• **GOAL OF THE EXERCISE**
Reproduce word for word the lines from the line containing "Chemisorption" to the line containing "Reading right to left, list", including both of those lines.
++++ AVAILABLE RECORDS ++++
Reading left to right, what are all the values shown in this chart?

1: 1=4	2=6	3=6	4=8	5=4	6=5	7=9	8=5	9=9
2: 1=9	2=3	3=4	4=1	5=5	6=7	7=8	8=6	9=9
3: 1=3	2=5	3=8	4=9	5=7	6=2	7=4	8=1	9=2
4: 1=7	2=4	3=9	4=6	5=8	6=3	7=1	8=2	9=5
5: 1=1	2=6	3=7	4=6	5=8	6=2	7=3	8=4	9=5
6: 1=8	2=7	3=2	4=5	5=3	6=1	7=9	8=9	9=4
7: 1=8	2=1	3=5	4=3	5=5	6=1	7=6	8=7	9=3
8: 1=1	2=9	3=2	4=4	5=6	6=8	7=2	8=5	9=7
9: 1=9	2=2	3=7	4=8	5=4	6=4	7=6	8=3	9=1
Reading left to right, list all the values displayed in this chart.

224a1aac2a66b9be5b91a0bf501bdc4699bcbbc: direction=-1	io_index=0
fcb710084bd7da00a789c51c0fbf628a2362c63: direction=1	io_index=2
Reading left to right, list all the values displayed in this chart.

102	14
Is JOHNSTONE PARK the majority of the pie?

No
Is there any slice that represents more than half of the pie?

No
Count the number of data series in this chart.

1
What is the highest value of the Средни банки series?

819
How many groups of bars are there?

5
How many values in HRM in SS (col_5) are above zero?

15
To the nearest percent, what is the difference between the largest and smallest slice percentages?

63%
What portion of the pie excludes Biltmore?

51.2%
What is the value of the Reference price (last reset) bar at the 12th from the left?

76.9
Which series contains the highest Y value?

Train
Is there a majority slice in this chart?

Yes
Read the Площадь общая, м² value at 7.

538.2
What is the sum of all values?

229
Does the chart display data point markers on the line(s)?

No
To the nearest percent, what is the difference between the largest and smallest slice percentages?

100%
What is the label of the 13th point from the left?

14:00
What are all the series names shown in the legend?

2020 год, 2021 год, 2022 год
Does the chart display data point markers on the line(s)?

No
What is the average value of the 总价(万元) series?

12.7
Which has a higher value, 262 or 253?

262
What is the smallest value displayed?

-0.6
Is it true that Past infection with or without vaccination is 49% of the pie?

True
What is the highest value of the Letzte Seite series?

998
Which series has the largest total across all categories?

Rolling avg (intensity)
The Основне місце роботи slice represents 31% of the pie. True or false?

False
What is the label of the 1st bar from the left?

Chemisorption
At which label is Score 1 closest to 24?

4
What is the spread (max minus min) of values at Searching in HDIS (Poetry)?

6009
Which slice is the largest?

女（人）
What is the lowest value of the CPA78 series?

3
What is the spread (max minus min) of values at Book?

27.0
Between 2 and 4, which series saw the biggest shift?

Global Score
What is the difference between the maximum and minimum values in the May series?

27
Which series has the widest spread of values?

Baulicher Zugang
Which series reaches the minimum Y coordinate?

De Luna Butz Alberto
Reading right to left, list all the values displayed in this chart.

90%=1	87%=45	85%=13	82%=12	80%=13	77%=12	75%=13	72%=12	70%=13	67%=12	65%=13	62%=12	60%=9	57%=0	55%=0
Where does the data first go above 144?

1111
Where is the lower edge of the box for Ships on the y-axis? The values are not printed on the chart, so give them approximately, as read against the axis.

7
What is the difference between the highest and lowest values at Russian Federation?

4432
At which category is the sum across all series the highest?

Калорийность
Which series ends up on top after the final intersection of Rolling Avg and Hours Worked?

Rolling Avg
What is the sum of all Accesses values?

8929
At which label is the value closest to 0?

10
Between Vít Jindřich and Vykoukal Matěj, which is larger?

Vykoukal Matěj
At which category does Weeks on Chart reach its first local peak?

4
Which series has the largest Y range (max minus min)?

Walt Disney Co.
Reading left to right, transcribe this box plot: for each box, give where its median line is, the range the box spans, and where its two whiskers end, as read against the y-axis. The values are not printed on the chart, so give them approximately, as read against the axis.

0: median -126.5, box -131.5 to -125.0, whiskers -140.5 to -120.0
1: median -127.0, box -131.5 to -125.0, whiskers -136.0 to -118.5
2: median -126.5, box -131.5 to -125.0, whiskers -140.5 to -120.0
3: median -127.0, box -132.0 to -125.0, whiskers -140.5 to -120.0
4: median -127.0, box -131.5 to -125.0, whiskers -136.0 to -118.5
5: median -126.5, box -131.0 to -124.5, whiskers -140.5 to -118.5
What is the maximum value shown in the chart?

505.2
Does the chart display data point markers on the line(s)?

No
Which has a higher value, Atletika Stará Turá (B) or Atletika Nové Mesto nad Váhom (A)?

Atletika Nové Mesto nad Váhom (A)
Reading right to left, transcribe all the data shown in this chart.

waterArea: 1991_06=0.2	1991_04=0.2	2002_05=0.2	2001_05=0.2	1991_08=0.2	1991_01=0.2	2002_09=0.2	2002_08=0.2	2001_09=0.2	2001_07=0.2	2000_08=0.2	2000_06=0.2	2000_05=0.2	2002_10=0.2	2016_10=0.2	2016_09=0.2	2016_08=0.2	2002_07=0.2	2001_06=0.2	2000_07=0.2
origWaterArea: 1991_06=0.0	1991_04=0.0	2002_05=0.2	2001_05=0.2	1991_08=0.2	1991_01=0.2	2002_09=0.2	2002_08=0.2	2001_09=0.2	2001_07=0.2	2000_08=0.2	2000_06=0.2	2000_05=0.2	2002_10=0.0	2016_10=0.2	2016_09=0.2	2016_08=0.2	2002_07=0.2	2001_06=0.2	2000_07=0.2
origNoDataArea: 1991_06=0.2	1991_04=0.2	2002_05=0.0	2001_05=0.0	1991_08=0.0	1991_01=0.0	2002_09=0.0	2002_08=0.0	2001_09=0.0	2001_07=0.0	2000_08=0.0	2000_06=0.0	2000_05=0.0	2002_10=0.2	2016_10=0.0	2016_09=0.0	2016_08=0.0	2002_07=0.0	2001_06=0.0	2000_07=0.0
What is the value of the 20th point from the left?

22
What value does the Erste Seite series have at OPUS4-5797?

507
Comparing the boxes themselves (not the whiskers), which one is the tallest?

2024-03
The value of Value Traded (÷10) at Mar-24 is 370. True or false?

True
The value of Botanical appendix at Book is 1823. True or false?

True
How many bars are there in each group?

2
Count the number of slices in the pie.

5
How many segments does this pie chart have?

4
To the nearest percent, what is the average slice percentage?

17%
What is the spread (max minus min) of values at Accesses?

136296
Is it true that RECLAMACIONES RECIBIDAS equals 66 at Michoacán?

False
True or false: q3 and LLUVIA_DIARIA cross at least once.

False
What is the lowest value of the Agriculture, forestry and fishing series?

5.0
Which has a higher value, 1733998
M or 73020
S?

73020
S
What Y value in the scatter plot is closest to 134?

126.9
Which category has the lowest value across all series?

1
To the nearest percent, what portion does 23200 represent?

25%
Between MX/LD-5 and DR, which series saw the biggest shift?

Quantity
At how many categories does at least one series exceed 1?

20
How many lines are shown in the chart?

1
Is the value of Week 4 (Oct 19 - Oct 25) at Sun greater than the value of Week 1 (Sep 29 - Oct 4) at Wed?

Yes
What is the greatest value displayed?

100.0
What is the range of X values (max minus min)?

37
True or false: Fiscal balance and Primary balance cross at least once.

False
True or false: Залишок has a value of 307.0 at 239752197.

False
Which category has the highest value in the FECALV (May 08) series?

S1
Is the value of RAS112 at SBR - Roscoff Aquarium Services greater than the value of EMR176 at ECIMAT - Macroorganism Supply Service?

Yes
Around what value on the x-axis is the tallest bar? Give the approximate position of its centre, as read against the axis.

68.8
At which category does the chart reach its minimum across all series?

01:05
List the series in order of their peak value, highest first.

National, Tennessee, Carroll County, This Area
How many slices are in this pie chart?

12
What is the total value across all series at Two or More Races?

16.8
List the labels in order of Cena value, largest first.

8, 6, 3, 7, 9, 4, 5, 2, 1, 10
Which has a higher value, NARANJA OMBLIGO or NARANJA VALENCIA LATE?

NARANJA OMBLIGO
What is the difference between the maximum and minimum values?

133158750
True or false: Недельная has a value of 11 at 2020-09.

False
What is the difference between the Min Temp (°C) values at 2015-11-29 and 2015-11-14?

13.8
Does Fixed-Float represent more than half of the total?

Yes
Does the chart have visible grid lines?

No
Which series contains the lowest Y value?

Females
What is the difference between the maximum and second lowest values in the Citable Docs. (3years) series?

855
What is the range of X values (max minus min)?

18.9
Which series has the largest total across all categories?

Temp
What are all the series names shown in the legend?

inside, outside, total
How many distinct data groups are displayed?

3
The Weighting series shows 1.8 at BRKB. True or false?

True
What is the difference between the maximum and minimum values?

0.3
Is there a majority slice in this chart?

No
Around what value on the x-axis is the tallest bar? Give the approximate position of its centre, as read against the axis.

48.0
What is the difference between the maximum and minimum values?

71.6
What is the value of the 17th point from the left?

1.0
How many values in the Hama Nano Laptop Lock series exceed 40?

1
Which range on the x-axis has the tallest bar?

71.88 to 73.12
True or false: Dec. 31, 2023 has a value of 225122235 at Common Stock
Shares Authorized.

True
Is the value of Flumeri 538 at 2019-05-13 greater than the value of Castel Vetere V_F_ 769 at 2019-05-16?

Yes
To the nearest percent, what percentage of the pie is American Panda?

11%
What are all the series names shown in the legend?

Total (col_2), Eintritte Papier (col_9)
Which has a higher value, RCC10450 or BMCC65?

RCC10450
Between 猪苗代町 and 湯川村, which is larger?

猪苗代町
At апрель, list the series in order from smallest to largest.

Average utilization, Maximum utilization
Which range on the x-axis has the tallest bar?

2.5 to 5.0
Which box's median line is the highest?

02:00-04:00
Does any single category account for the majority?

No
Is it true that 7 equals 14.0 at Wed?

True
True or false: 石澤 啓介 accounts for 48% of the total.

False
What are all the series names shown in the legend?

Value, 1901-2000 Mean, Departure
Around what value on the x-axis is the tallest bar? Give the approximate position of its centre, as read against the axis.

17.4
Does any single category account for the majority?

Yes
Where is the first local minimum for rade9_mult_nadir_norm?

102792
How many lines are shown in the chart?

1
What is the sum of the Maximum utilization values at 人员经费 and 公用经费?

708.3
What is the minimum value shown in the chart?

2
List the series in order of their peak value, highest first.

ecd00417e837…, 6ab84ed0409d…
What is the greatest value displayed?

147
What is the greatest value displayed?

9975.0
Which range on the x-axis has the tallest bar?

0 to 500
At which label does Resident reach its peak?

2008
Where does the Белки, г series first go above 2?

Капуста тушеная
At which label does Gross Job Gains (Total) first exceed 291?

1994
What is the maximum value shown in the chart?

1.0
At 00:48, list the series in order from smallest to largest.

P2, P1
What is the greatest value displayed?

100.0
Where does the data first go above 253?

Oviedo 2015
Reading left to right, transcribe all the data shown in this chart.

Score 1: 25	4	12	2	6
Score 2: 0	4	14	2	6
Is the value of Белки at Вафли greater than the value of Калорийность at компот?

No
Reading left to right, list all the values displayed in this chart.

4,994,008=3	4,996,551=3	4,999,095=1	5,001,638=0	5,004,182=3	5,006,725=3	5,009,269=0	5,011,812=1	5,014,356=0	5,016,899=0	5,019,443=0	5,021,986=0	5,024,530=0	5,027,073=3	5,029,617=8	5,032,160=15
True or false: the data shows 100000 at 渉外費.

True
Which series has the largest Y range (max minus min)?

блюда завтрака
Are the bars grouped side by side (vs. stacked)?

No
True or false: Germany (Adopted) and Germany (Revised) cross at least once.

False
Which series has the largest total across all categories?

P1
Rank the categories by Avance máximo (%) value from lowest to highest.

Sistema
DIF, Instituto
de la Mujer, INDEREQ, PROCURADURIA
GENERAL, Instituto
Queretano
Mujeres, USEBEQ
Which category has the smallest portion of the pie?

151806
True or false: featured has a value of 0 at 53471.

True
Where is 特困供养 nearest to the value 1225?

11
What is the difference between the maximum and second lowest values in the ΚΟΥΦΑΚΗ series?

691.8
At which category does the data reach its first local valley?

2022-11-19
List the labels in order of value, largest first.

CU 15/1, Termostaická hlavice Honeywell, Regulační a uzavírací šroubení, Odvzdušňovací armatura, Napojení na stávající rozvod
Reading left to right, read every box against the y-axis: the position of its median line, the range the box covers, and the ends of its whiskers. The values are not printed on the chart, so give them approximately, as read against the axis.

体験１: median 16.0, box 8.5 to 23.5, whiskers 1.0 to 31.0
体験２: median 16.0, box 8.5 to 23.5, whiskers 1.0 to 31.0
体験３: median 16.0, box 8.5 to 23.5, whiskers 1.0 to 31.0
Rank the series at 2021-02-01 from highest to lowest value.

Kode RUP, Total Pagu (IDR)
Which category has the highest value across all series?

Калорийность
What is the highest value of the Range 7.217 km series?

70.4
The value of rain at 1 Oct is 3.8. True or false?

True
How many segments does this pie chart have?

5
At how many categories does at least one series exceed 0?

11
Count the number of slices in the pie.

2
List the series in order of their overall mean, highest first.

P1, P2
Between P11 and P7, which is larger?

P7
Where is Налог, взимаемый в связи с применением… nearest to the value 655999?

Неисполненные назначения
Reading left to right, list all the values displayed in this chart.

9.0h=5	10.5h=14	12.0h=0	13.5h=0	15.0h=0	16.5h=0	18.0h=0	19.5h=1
++++
• **WRITTEN REPLY**
Chemisorption
At which label is Score 1 closest to 24?

4
What is the spread (max minus min) of values at Searching in HDIS (Poetry)?

6009
Which slice is the largest?

女（人）
What is the lowest value of the CPA78 series?

3
What is the spread (max minus min) of values at Book?

27.0
Between 2 and 4, which series saw the biggest shift?

Global Score
What is the difference between the maximum and minimum values in the May series?

27
Which series has the widest spread of values?

Baulicher Zugang
Which series reaches the minimum Y coordinate?

De Luna Butz Alberto
Reading right to left, list all the values displayed in this chart.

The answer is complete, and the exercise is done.